Ultrasound has become one of the major imaging modalities for the diagnosis of many different types of lesions. Excluding breast CAD, the MLP and SVM have been utilized in various ultrasound

CAD systems including the diagnosis of the kidney, prostate, and liver diseases amongst others and achieved good results recently. Several ultrasound CAD systems using MLP neural networks have been proposed in the detection and staging of prostate carcinoma [35], in identification of kidney categories [36,37], in identification of carotid atherosclerosis [38], in differentiation of malignant from benign thyroid nodules [39], and for classifying focal liver lesions [40]. Similarly, the SVM-based CAD systems were applied in the analysis of carotid plaque morphology for the assessment of a stroke [41], in the selection and pattern classification of cervical lymph nodes [42,43], in identification of fatty liver [44], and in assessing the predictability of urodynamic stress incontinence [45].
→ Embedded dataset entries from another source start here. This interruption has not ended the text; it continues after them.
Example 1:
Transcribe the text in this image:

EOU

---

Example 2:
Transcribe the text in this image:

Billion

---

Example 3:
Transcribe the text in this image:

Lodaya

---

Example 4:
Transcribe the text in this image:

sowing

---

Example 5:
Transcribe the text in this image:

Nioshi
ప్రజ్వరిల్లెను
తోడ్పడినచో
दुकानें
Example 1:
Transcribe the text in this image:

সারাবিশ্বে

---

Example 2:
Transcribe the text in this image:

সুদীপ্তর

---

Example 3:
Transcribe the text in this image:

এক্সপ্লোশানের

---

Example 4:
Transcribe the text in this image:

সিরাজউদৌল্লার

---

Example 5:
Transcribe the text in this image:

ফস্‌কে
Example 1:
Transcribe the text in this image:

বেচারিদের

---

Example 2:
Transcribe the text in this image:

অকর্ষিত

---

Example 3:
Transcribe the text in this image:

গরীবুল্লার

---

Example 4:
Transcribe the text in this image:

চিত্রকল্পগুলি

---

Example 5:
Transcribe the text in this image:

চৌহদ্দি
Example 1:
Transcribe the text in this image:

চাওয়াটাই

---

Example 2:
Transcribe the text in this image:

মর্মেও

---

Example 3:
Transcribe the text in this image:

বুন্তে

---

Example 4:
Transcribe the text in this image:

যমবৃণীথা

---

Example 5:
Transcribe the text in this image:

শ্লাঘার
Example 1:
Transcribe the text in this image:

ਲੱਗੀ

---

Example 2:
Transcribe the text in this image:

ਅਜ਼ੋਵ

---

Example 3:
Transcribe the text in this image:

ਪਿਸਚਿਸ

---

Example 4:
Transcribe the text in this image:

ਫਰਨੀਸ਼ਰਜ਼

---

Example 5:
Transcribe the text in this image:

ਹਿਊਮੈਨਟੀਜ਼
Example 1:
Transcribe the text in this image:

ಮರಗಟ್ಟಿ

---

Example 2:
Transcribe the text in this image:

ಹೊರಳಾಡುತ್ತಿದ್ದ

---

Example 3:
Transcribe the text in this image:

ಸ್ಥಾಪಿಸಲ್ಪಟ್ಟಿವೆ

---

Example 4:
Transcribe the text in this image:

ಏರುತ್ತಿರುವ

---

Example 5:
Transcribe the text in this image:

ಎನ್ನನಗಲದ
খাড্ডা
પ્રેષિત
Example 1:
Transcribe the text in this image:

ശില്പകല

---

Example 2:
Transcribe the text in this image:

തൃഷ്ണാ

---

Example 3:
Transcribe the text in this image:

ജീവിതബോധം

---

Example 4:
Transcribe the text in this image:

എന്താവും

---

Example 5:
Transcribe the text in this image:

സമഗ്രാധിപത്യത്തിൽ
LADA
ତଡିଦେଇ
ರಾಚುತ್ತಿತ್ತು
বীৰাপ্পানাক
Improved ultrasound imaging techniques permit the management of detection of many human diseases to become less invasive. Moreover, CAD systems have the potential to assist radiologists in their interpretations and improve diagnostic accuracy by providing a "second opinion" in the management diagnostic decisions. It is also believed that several developed CAD systems with machine learning classifiers may assist the physician to predict the future possibility of a normal subject becoming abnormal based on extracted features. Such CAD systems help the physician to study extensively the tissue property on sonograms more reliably. In the future, ultrasound CAD is expected to be a useful tool for diagnostic examinations in daily clinical practice.